Tyrosinemia type I -: clinical and biochemical symptoms of three infants

Background. Tyrosinemia type I is an autosomal recessively inherited deficiency of fumarylacetoacetate hydrolase resulting in accumulation of tyrosin and its degradation products (succinylacetoacetone mainly). Typical clinical features include liver and kidney failure as well as central nervous system involvement. There are three main forms of the disease: the acute form with manifestation in newborn infants and the subacute and the chronic form in children older than one year of age.
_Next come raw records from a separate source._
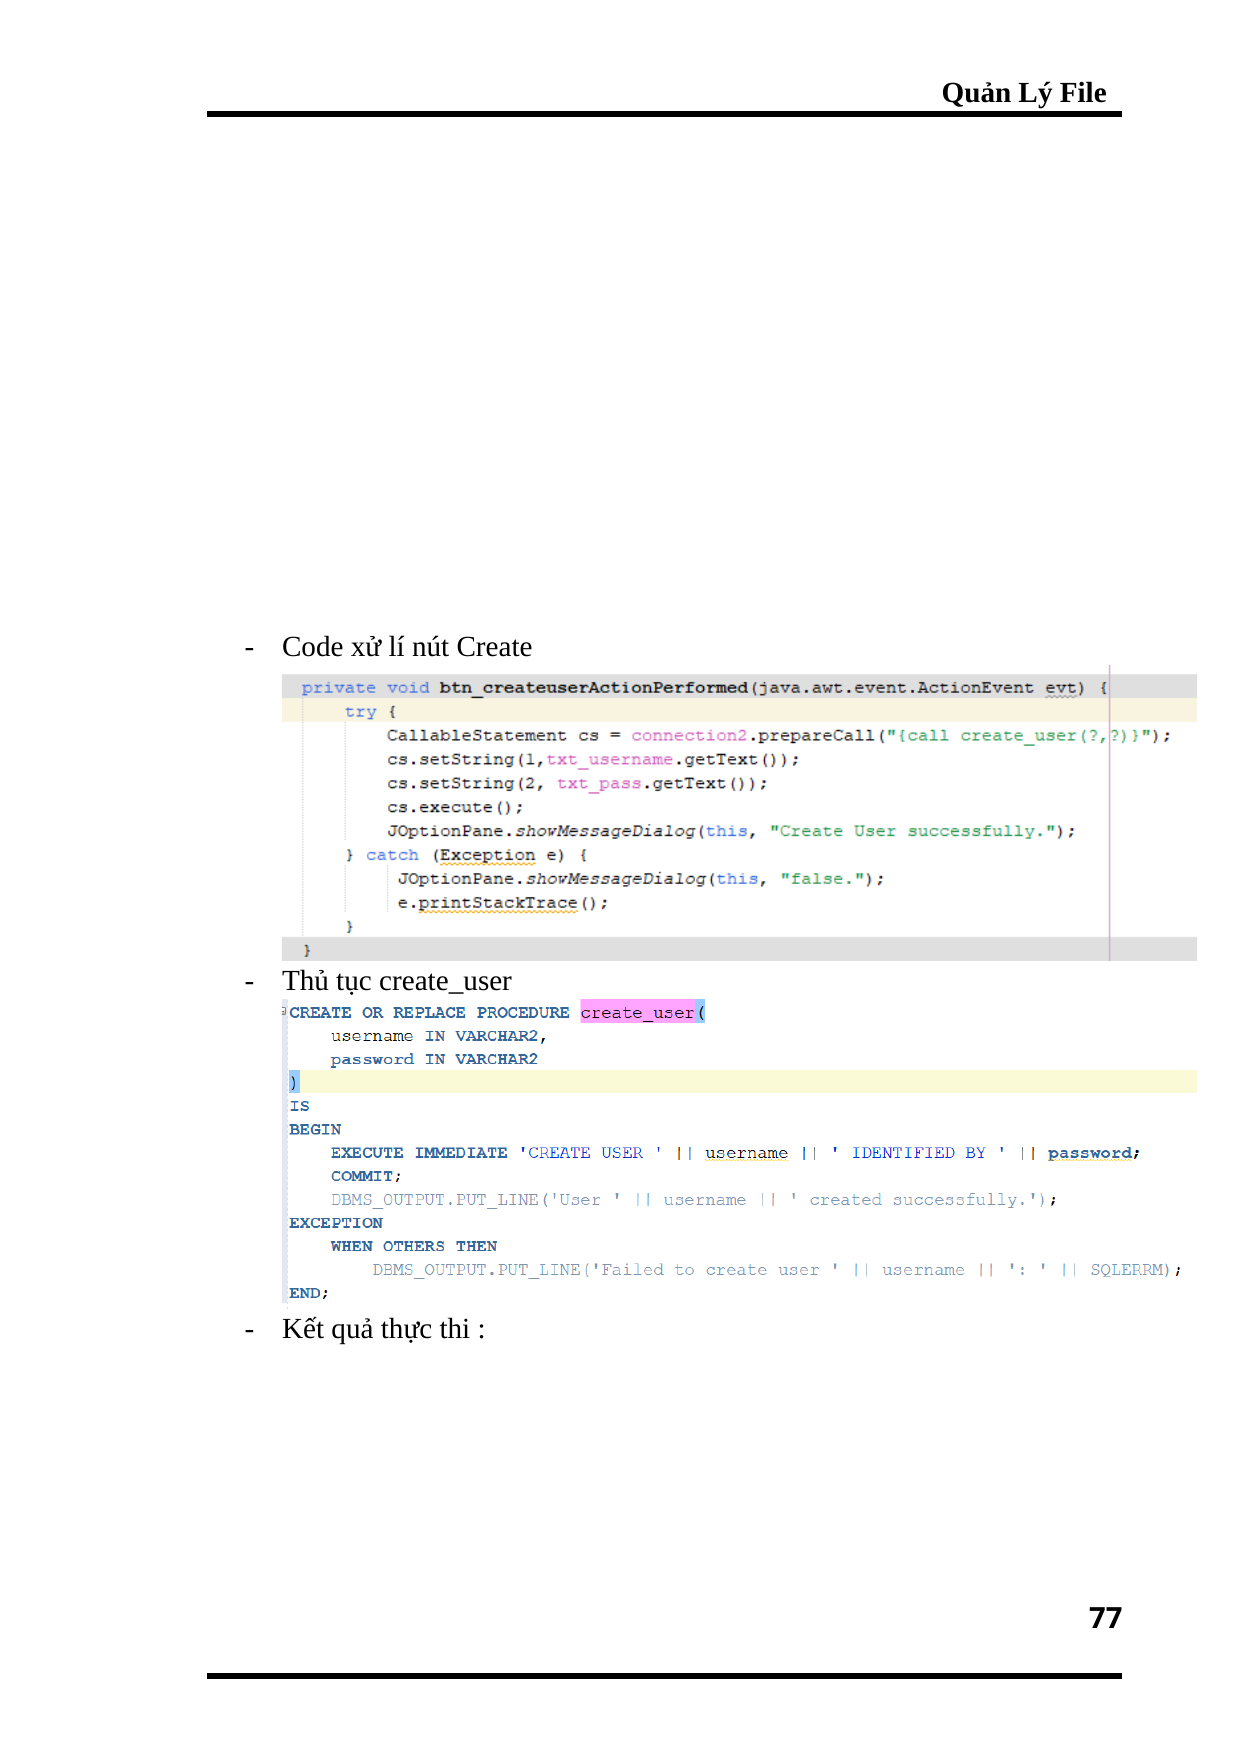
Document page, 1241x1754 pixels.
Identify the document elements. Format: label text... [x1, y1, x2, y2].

list Thủ tục create_user [244, 963, 1122, 997]
picture [281, 665, 1198, 961]
picture [281, 999, 1198, 1309]
list Code xử lí nút Create [244, 629, 1122, 663]
list Kết quả thực thi : [244, 1311, 1122, 1345]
Case reports. We report on three infants with acute tyrosinemia type I. In two patients impaired liver function with coagulopathy, hypalbuminemia and low cholinesterase as well as renal tubulopathy with urinary phosphate loss led to the diagnosis. In one patient high galactose and phenylalanine levels at routine neonatal screening gave the hint for further investigations. All patients had anemia and thrombocytopenia. Diagnosis was established by measurement of urinary succinylacetoacetone at mean age of 54.6 days. Treatment. Treatment with 2-(nitro-4-trifluoromethylbenzoyl)-1-3-cyclohexanedione (NTBC) and a diet low in tyrosine,and phenylalanine was started. Clinical improvement and normalization of laboratory findings were noted in all patients. Discussion. Tyrosinemia type 1 must be considered in newborns and infants with impaired hepatic synthesis of coagulation parameters,albumin and cholinesterase and with additional signs of renal tubulopathy (hypophosphatemia and rickets mainly). For diagnosis measurements of urinary succinylacetoacetone is essential.